### Document segment:
So far, the research on porous folded metamaterials has made a lot of achievements, but there are still some problems to be solved. For example, the energy absorption mechanism of the structure under compression was not further explored. The research on the compression performance of the metamaterial mainly focuses on the quasi-static compression. The energy absorption characteristics of the complex combination folding structure under dynamic conditions have not been fully studied. Therefore, in order to further improve the energy absorption capacity of folded metamaterials, to be applied to solve the related problems in the impact protection of the GIL, the compression performance and energy absorption of the mirror-based folding mechanical metamaterial were studied on the basis of Miura folding mode.

Firstly, the deformation modes of Miura-ori and mirror folded metamaterials under quasi-static loading are studied by FE (Finite element) method, and the reason for the enhanced energy absorption of mirror folded metamaterials are discussed. Then, the deformation and mechanical responses of the structure under different loading velocities were also analyzed, and the effects of impact forces and velocities on the dynamic responses of the structure are studied. Finally, the validity of the FE model is verified by experiments. This paper proposed a novel mirror-based folding mechanical metamaterial and proved the excellent mechanical performance and impact resistance, which can provide a reference of protecting the critical components in the GIL from the impact loading, and guide the optimal design of related structures of the GIL, like sliding support in Figure 2.

FIGURE 2

FIGURE 2. The installation schematic diagram of the structure in the critical components of GIL.

2 Geometrical design

Porous materials are usually characterized by their relative density, stress-strain (force-displacement) relationship and densification strain. When analyzing porous materials with regular structure, a unit is usually selected to obtain these characteristics. The basic folding mode of folded metamaterials constructed in this chapter is Miura-origami, which was proposed by Japanese astronomer Miura in 1975 (Miura, 1975). Due to the characteristics of cell periodicity, easy to control and unfold, Miura-origami is one of the most concerned folding modes.

### Provided records:

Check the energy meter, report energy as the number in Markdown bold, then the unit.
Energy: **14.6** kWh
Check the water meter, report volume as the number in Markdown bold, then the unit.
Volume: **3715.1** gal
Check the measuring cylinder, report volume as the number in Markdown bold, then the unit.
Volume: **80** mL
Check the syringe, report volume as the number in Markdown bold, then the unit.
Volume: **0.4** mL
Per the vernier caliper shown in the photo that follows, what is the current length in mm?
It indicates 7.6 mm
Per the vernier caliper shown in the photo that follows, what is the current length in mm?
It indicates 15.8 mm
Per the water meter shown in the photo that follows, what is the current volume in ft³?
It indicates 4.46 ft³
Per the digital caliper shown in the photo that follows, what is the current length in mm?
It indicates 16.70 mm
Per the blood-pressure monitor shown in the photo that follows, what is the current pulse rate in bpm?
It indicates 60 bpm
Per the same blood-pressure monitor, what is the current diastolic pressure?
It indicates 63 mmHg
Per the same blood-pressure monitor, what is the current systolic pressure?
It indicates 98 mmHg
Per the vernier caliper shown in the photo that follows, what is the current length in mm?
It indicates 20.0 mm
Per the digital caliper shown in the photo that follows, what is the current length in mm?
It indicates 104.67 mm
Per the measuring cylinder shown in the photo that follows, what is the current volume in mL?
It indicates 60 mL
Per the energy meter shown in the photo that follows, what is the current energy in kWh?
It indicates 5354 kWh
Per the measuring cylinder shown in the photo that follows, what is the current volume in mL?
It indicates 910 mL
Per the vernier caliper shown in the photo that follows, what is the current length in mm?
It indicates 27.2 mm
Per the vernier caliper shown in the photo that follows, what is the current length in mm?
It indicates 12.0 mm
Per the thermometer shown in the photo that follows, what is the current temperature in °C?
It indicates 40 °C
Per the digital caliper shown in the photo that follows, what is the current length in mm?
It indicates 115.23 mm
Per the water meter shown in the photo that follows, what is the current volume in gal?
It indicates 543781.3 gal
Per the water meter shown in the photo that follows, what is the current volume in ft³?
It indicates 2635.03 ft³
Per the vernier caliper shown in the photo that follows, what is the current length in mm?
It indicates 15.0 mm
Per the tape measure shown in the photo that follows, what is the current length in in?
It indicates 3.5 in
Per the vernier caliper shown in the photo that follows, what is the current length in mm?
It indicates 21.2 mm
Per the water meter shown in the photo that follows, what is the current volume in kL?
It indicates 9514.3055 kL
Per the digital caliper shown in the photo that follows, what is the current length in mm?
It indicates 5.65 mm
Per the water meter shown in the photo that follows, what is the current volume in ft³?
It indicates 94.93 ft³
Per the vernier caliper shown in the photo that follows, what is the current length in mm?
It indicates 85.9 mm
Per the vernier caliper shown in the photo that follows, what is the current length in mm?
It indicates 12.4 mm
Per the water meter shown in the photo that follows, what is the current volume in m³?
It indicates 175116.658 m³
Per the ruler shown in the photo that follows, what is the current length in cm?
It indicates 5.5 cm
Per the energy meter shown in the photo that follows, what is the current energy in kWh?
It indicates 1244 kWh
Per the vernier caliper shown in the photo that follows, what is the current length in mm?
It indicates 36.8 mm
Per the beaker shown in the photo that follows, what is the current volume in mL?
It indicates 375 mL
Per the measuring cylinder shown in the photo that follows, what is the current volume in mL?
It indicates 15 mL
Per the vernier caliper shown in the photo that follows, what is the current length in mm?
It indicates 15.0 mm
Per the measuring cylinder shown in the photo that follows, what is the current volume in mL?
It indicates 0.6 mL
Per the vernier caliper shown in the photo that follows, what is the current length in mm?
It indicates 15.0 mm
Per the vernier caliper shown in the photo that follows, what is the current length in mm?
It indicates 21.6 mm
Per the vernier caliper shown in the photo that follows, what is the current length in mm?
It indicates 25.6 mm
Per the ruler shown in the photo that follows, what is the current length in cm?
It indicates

### Required tasks:
1. List every property that the passage on folded metamaterials says is usually used to characterize porous materials.
2. Extend the passage on folded metamaterials, picking up right after its final sentence.

### Outputs in order:
1. Relative density; the stress-strain (force-displacement) relationship; densification strain

2.
The plane crease of Miura-origami is shown in Figure 3. As shown in Figure 3A, its geometry is a herringbone pattern formed by a series of protruding mountain lines and concave valley lines. The mountain line and valley line in the figure are represented by solid lines and dashed lines. The pattern shown in Figure 3A can be folded along a given crease to form the three-dimensional folding state in Figure 3B. The basic Miura-ori unit is shown in Figures 3C, D. Figure 3C is the plane state of the basic element. It is composed of four identical parallelograms, where a, b and $\phi$ respectively represent the side length and angel of the parallelogram.

FIGURE 3

FIGURE 3. Miura-ori folding patterns: (A,B) the planar unfolding and folding state of Miura-ori folding patterns; (C,D) plane expansion and folding state of Miura-ori unit.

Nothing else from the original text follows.